Jeszcze niedawno, na otwarciu ronda imienia Andrzeja Leppera, Tomasz nie zdradzał problemów, które realnie zagrażają jego rodzinie. Dom wystawiony był na licytację już w 2022 roku, lecz nabywcy dotąd się nie znaleźli. Jednak rozwijająca się okolica Zielnowa, położona niedaleko morza, zaczęła przyciągać inwestorów, co spowodowało wzrost zainteresowania nieruchomością.
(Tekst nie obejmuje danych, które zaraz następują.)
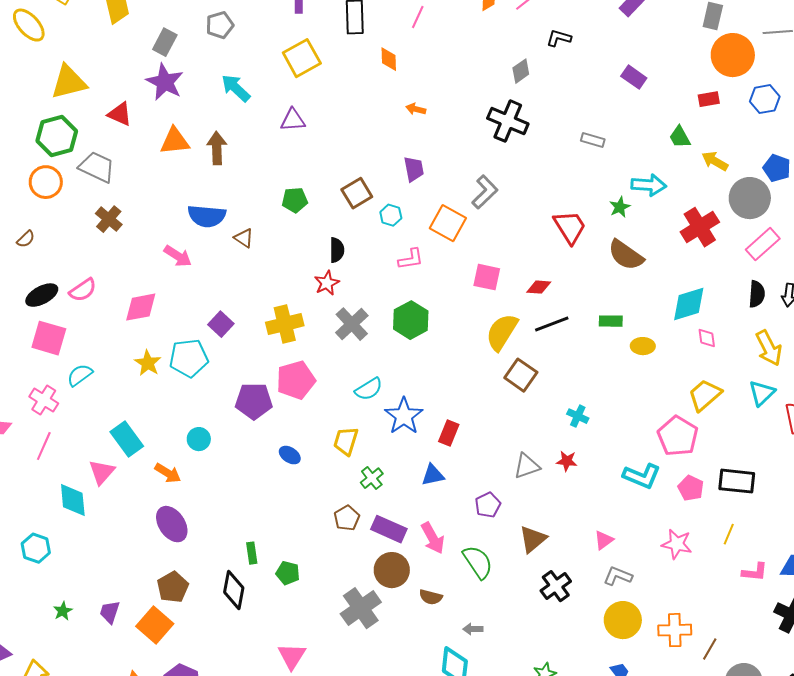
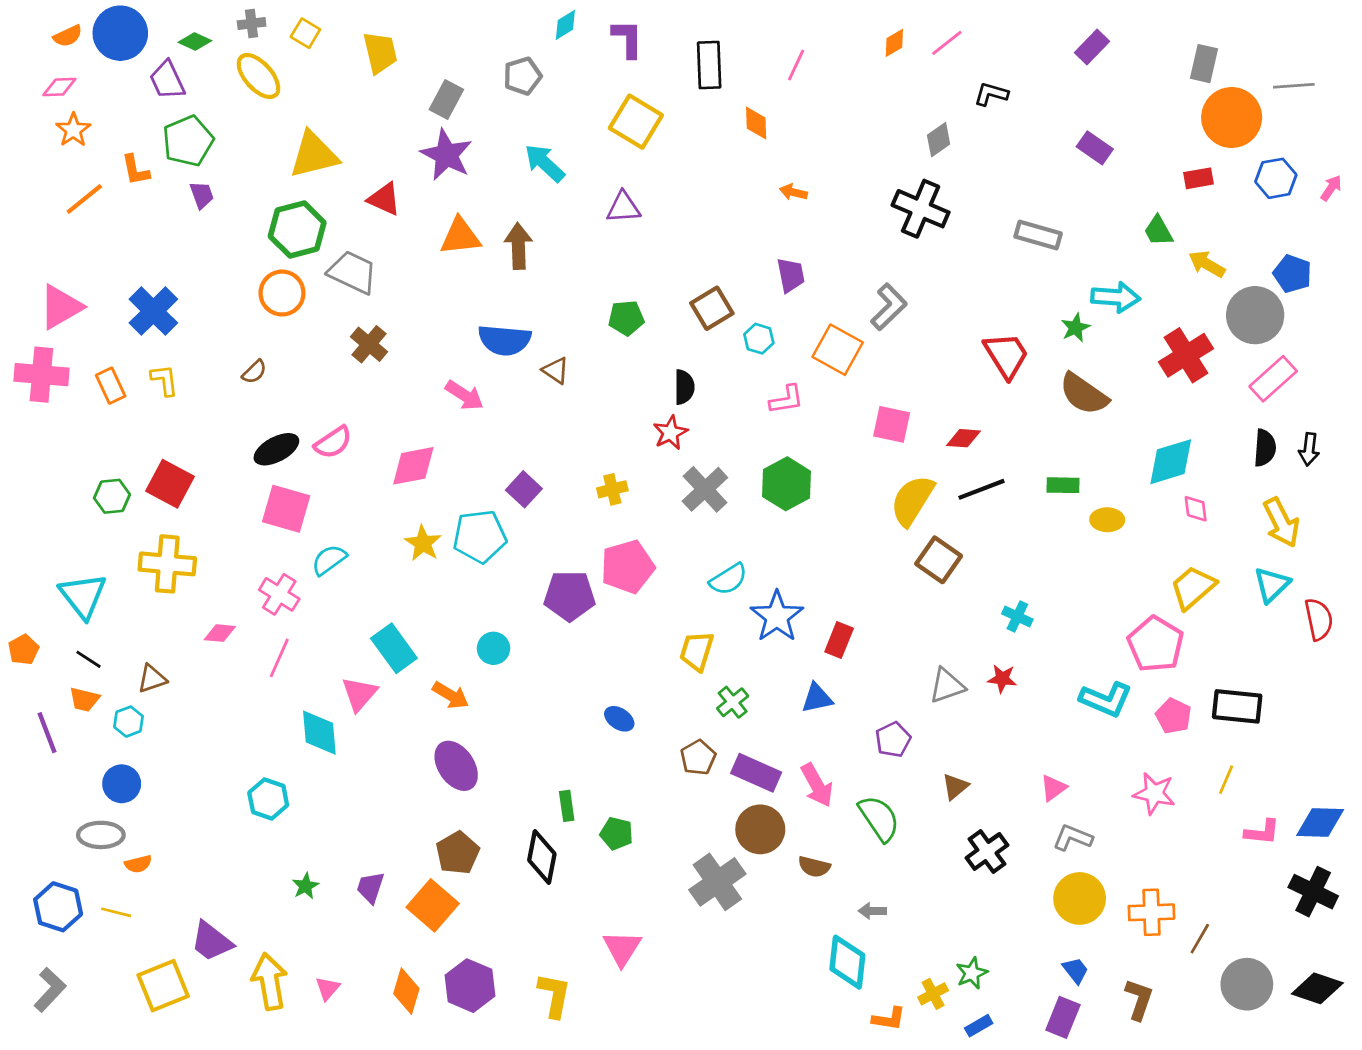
yellow square: (302, 58) -> (636, 122), turned -30
gray rectangle: (593, 140) -> (1038, 235), size x1.4
yellow cross: (285, 324) -> (612, 489), size x0.6
blue ellipse: (290, 455) -> (619, 719), moved
brown triangle: (533, 539) -> (955, 787), size x0.7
Zbiórka pieniędzy nabiera tempa: nadzieja wśród trudności

Nie ukrywa, że proszenie o wsparcie to dla niego ogromna pokusa i wstyd, jednak okoliczności zmusiły go do tego kroku. Historia Tomasza jest pełna burzliwych chwil zdrowotnych – wielokrotne hospitalizacje i kosztowne leczenie po przeszczepie wątroby oraz walka z sepsą spowodowały ogromne obciążenia finansowe. Jak mówi sam zainteresowany:

„Prośba o pomoc to jest z jednej strony wstyd. Nie była to łatwa decyzja. Jestem cały czas na lekach po przeszczepie wątroby. Rok temu miałem sepsę i lekarze ledwo mnie uratowali. Ta wątroba w każdej chwili może odmówić posłuszeństwa.”

W chwili obecnej zbiórka trwa dopiero dwa dni, a wsparcie od ludzi przekracza już 100 tysięcy złotych. Tomasz z nadzieją patrzy na każdy gest pomocy, choć podkreśla, że takie działania są zależne od społecznej wrażliwości.